Components of communication and its varieties

Components of communication are those components that are not included in the structure of communication.

These include:

  • content,
  • target,
  • facilities,
  • subjects (participants of interaction),
  • type of connection between subjects,
  • style,
  • tactics,
  • techniques, methods,
  • result.

Depending on the components, various types and forms of communication are distinguished:

  • emotional – exchange of emotions;
  • cognitive – knowledge sharing;
  • activity - exchange of skills and abilities;
  • motivational – exchange of desires and goals;
  • material – exchange of objects or products.

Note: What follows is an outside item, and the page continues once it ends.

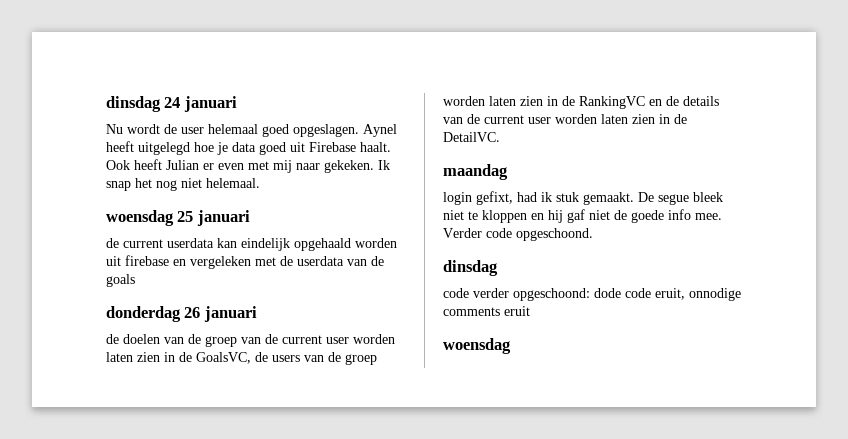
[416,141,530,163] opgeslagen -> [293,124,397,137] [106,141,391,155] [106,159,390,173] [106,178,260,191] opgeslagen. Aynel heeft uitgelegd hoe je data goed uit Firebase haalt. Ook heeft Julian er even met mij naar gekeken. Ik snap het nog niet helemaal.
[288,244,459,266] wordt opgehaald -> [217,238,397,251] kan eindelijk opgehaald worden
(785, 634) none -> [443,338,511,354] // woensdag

Types of social interaction can be defined as its levels. Level – certain behavioral manifestations of a personality that allow us to draw conclusions about a person and the ways of his interaction with other people. The types and levels of communication change as it becomes more complex from simple, primitive to complex, spiritual.

Why does a person need communication?

It doesn’t matter whether you are a sociable person or a withdrawn introvert who is used to being alone, everyone needs communication. The social need to talk with others like oneself is a natural need, and without its satisfaction it is impossible to feel complete.

Communication plays a vital role in human life. The difference may lie only in its quantity and frequency. So, for someone it will be enough to go somewhere with friends once or twice a week and talk with them in order to cheer up and improve their well-being, and for the rest of the days such a person may well be alone. But for some, communication plays a more important role - such a person cannot spend even 20 minutes alone with himself, begins to suffer from boredom and experiences an irresistible desire to contact someone. By the way, such a desire is more aimed at the process itself, and not at its final result.